• **Provided data**
──────

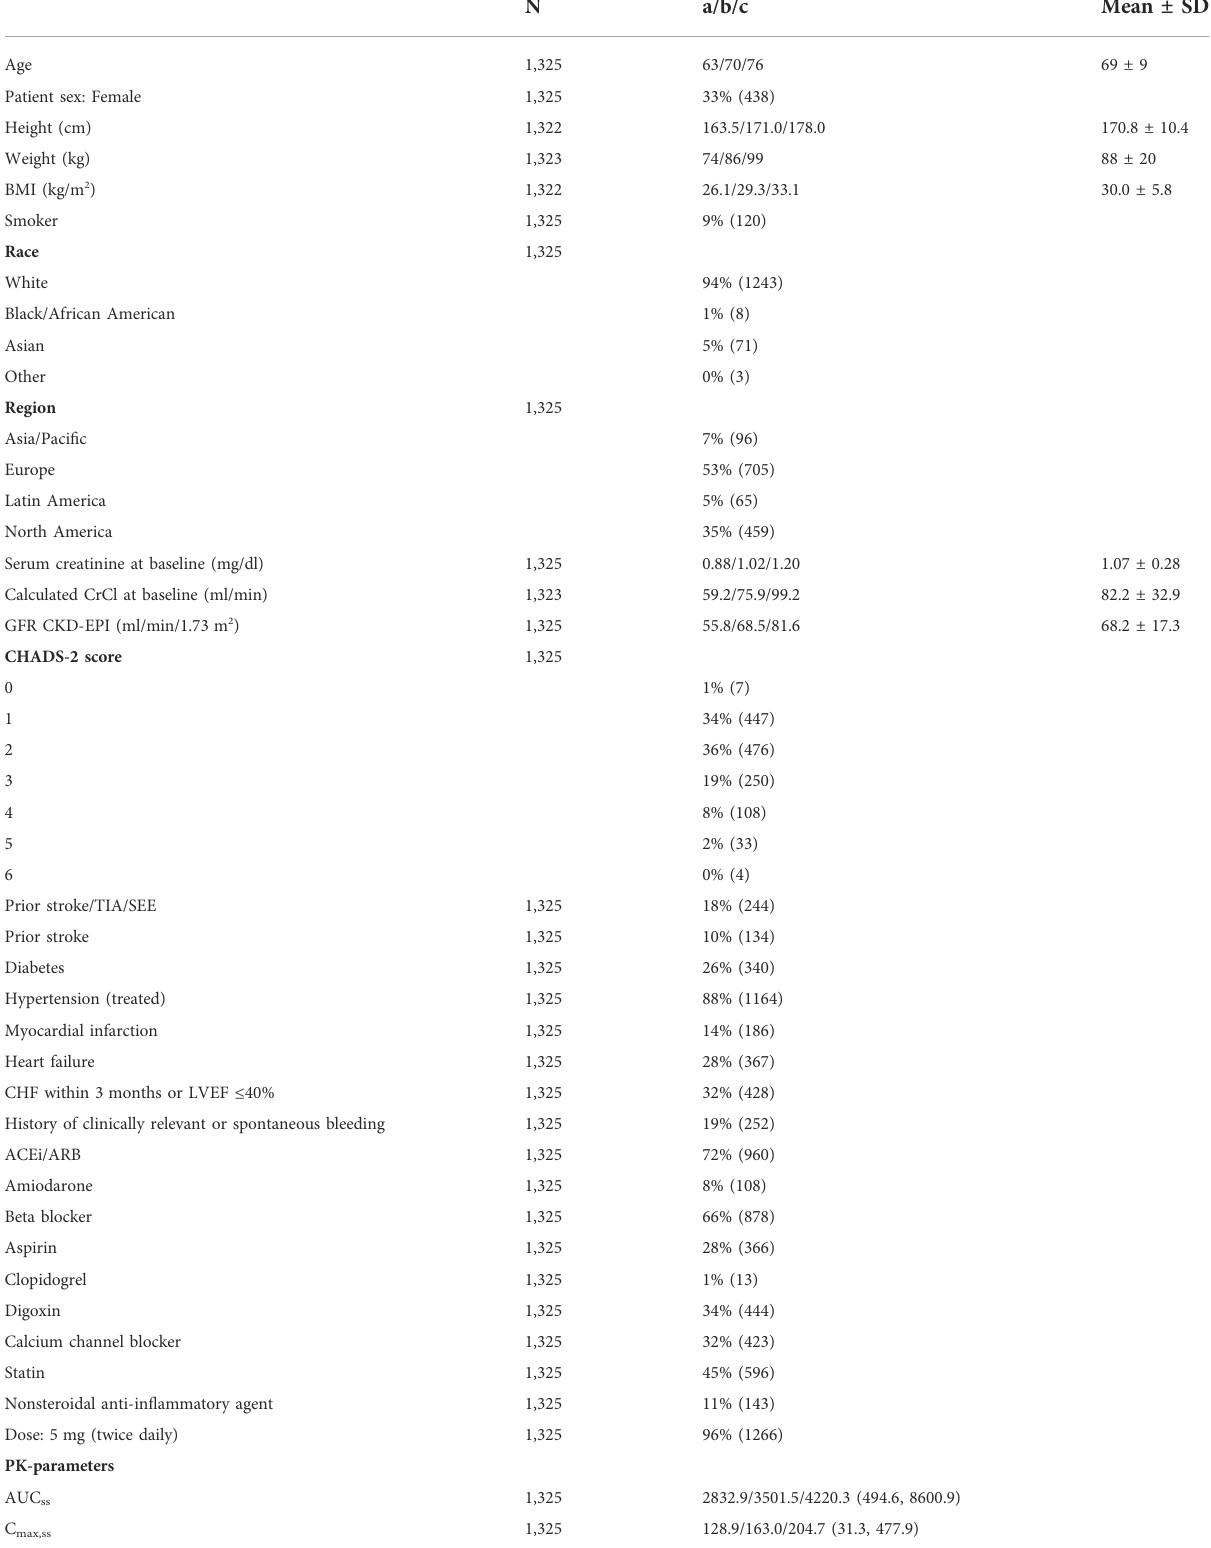
TABLE 1 Characteristics for apixaban-treated patients with data from both whole-genome scans and pharmacokinetic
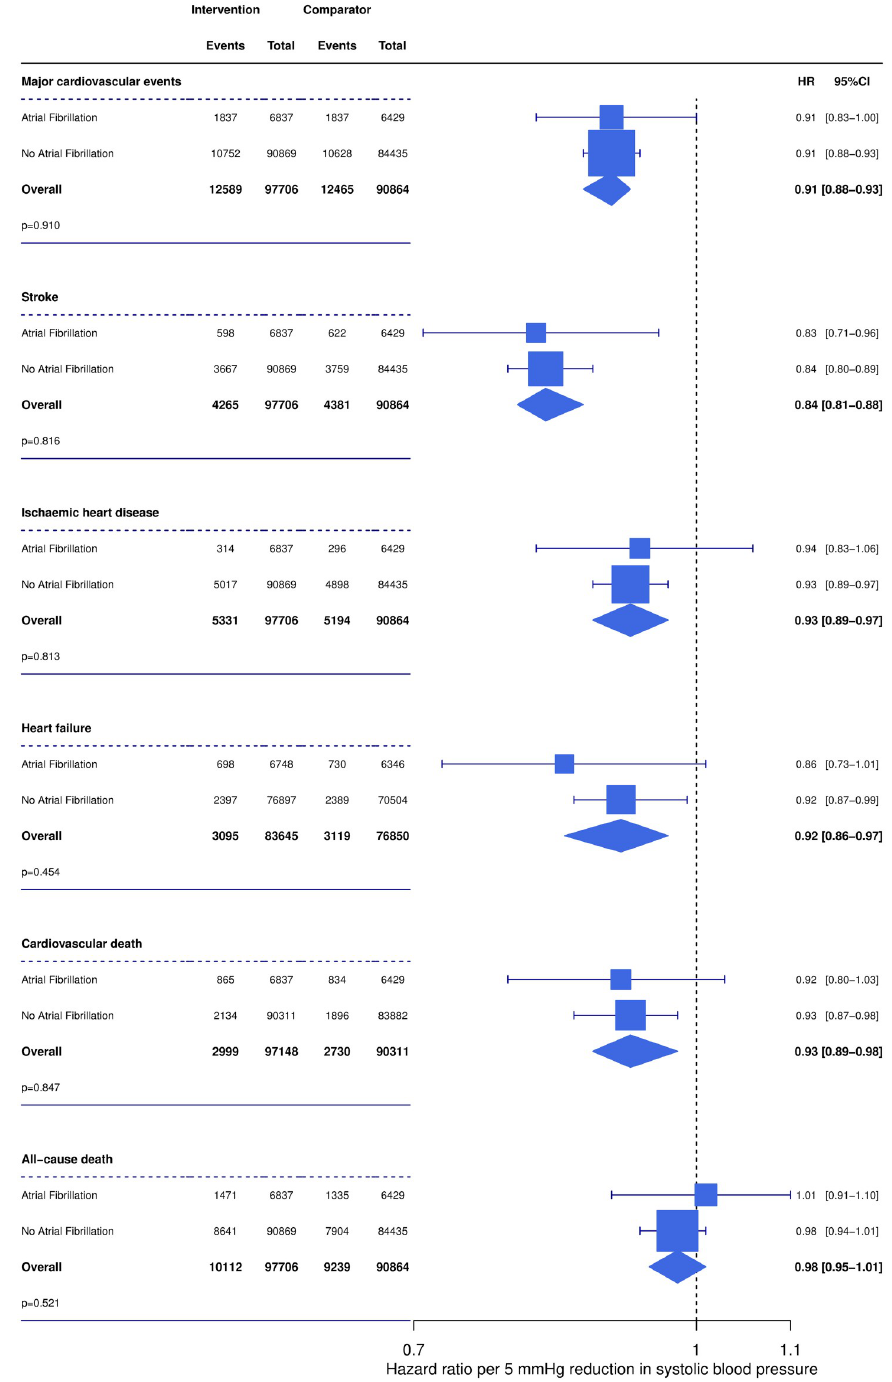
Fig 4. Effect of blood pressure lowering treatment on primary and secondary outcomes, stratified by presence of atrial fibrillation at baseline. Forest plot displays the HRs and 95% CIs for each outcome adjusted for a 5-mm Hg systolic blood pressure reduction. Further details on adjustment provided in the Methods. P values for test of difference between subgroups. CI, confidence interval; HR, hazard ratio.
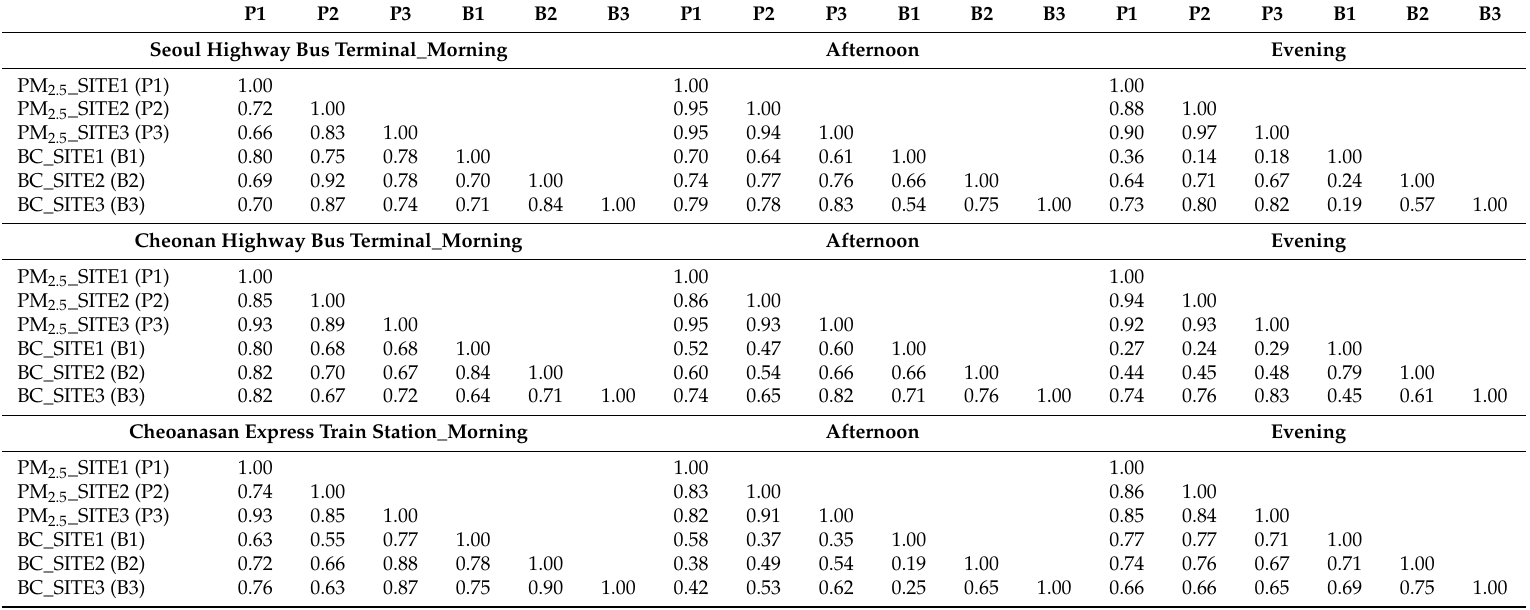
Table A2. Spearman correlation coefficient according to each sampling site and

──────

• **Work order**
Keep the pictures out, and write out the rest of the data above word for word.

• **Response to this task**
TABLE 1 Characteristics for apixaban-treated patients with data from both whole-genome scans and pharmacokinetic
Fig 4. Effect of blood pressure lowering treatment on primary and secondary outcomes, stratified by presence of atrial fibrillation at baseline. Forest plot displays the HRs and 95% CIs for each outcome adjusted for a 5-mm Hg systolic blood pressure reduction. Further details on adjustment provided in the Methods. P values for test of difference between subgroups. CI, confidence interval; HR, hazard ratio.
Table A2. Spearman correlation coefficient according to each sampling site and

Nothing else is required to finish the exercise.